Methods: Consecutive patients who had had an operation at the Istituto Nazionale Tumori (Milan, Italy), from Jan 1, 1994, to Dec 31, 2013, formed the development cohort. Three cohorts of patient data from the Institut Gustave Roussy (Villejuif, France; from Jan 1, 1996, to May 15, 2012), Mount Sinai Hospital (Toronto, ON, Canada; from Jan 1, 1994, to Dec 31, 2013), and the Royal Marsden Hospital (London, UK; from Jan 1, 2006, to Dec 31, 2013) formed the external validation cohorts. We developed the nomogram for overall survival using a Cox multivariable model, and a Fine and Gray multivariable model for the distant metastases nomogram. We applied a backward procedure for variables selection for both nomograms. We assessed nomogram model performance by examining overall accuracy (Brier score), calibration (calibration plots and Hosmer-Lemeshow calibration test), and discrimination (Harrell C index). We plotted decision curves to evaluate the clinical usefulness of the two nomograms.
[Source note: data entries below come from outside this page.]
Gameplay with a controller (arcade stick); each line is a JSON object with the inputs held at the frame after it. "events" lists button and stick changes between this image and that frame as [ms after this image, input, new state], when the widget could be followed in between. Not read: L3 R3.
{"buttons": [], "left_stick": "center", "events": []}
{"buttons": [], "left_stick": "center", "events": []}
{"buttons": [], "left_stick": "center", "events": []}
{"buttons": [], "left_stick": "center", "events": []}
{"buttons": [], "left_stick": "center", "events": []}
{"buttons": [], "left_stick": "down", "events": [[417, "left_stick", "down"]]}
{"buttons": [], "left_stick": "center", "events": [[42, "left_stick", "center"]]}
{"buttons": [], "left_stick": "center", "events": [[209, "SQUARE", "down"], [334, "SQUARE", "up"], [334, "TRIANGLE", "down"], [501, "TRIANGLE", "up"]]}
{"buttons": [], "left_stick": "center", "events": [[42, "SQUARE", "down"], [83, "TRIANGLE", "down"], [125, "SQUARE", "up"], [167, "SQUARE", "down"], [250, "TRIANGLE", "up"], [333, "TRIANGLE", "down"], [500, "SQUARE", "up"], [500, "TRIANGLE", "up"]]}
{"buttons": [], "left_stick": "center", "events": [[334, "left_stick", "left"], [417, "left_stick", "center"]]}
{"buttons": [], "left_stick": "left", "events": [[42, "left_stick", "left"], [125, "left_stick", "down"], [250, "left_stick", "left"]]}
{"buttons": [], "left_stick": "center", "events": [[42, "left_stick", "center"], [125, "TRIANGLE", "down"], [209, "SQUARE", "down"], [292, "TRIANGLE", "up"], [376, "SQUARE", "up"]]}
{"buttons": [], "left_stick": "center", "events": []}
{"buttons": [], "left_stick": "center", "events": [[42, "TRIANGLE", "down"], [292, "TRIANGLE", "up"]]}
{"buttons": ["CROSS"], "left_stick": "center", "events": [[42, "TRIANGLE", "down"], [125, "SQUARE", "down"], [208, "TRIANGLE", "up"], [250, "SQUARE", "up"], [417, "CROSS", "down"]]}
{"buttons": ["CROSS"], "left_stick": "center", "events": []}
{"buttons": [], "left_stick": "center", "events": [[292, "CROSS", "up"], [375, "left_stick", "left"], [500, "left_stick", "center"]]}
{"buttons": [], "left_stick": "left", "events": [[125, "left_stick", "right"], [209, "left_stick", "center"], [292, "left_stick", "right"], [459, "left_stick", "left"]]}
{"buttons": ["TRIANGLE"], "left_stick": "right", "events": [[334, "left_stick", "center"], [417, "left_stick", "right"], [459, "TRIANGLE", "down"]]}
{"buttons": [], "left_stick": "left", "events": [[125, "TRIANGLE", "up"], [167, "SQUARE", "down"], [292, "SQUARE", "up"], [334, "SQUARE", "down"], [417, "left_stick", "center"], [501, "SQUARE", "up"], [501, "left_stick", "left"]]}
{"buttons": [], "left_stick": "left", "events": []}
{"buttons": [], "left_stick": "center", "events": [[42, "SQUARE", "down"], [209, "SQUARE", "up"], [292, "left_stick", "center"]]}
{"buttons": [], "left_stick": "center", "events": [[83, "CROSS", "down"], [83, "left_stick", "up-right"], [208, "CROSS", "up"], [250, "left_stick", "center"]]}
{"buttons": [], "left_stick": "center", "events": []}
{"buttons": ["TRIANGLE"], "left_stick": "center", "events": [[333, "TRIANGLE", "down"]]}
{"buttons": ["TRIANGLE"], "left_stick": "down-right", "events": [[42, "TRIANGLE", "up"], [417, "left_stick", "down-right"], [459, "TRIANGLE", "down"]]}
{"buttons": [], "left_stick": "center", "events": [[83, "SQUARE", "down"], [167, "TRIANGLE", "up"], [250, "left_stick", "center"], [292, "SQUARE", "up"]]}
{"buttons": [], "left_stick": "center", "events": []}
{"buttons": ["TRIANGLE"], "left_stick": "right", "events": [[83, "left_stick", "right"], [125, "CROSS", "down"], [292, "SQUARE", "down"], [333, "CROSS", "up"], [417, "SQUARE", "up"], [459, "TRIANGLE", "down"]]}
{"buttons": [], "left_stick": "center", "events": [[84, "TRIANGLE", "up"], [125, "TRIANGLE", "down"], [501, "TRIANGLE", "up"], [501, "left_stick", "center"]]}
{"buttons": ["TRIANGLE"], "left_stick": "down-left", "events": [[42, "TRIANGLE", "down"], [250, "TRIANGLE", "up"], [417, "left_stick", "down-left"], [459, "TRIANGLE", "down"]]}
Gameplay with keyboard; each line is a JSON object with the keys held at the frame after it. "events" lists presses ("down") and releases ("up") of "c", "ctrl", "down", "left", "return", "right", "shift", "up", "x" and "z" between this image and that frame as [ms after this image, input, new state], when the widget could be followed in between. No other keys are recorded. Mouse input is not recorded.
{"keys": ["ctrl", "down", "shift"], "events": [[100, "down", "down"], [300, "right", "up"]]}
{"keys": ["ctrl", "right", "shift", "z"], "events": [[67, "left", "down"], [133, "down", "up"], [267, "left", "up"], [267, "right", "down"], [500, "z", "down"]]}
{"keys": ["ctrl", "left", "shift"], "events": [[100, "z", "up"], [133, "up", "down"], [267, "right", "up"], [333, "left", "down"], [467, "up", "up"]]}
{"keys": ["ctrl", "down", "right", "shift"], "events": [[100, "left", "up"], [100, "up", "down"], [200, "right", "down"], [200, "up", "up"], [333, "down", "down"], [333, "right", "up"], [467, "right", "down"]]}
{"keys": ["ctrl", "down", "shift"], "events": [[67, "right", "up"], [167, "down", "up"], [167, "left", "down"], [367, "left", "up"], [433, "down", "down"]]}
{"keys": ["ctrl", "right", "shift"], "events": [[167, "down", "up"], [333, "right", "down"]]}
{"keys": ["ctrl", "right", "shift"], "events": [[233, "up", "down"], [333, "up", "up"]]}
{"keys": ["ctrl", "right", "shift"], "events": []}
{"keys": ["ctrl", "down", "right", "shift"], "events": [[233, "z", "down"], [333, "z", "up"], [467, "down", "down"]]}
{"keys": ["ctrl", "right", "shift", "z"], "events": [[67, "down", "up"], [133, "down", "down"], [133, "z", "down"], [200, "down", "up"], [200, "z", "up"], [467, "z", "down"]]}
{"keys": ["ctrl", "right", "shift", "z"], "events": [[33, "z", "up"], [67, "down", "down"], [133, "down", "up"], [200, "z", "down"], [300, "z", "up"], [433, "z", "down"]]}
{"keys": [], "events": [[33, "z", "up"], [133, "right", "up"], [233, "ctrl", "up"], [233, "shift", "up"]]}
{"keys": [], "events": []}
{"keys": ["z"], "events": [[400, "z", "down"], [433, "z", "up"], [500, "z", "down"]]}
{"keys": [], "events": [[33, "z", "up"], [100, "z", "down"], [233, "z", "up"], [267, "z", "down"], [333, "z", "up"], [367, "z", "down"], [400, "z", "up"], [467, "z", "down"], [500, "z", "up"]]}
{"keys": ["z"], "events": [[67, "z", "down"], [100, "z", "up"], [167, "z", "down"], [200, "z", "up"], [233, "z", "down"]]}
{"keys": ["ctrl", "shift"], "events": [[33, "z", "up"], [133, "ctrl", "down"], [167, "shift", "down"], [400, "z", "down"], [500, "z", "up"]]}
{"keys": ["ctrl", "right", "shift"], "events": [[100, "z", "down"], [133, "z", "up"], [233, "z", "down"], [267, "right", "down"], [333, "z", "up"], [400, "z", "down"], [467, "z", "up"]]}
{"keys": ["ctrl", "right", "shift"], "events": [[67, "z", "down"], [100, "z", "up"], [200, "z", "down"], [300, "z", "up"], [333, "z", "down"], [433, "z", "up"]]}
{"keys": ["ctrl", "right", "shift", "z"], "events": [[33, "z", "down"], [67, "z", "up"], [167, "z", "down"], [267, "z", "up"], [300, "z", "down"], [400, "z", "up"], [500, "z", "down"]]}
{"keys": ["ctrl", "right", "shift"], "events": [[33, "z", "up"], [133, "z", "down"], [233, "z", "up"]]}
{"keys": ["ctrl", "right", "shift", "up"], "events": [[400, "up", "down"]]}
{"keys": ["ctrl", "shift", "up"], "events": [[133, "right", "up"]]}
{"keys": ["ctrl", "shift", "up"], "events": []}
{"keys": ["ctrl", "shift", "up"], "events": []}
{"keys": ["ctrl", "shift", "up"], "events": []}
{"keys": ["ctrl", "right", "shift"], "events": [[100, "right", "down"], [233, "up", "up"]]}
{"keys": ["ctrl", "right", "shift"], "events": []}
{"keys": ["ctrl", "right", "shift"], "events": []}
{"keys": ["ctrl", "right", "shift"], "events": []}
Findings: 1452 patients were included in the development cohort, with 420 patients included in the French validation cohort, 1436 patients in the Canadian validation cohort, and 444 patients in the UK validation cohort. In the development cohort, 10-year overall survival was 72·9% (95% CI 70·2-75·7) and 10-year crude cumulative incidence of distant metastases was 25·0% (95% CI 22·7-27·5). For the overall survival nomogram, the variables selected applying a backward procedure in the multivariable Cox model (patient's age, tumour size, Fédération Française des Centres de Lutte Contre le Cancer [FNCLCC] grade, and histological subtype) had a significant effect on overall survival. The same variables, except for patient age, were selected for the distant metastases nomogram. In the development cohort, the Harrell C index for overall survival was 0·767 (95% CI 0·743-0·789) and for distant metastases was 0·759 (0·736-0·781). In the validation cohorts, the Harrell C index for overall survival and distant metastases were 0·698 (0·638-0·754) and 0·652 (0·605-0·699; French), 0·775 (0·754-0·796) and 0·744 (0·720-0·768; Canadian), and 0·762 (0·720-0·806) and 0·749 (0·707-0·791; UK). The two nomograms both performed well in terms of discrimination (ability to distinguish between patients who have had an event from those who have not) and calibration (accuracy of nomogram prediction) when applied to the validation cohorts.
Interpretation: Our nomograms are reliable prognostic methods that can be used to predict overall survival and distant metastases in patients after surgical resection of soft-tissue sarcoma of the extremities. These nomograms can be offered to clinicians to improve their abilities to assess patient prognosis, strengthen the prognosis-based decision making, enhance patient stratification, and inform patients in the clinic.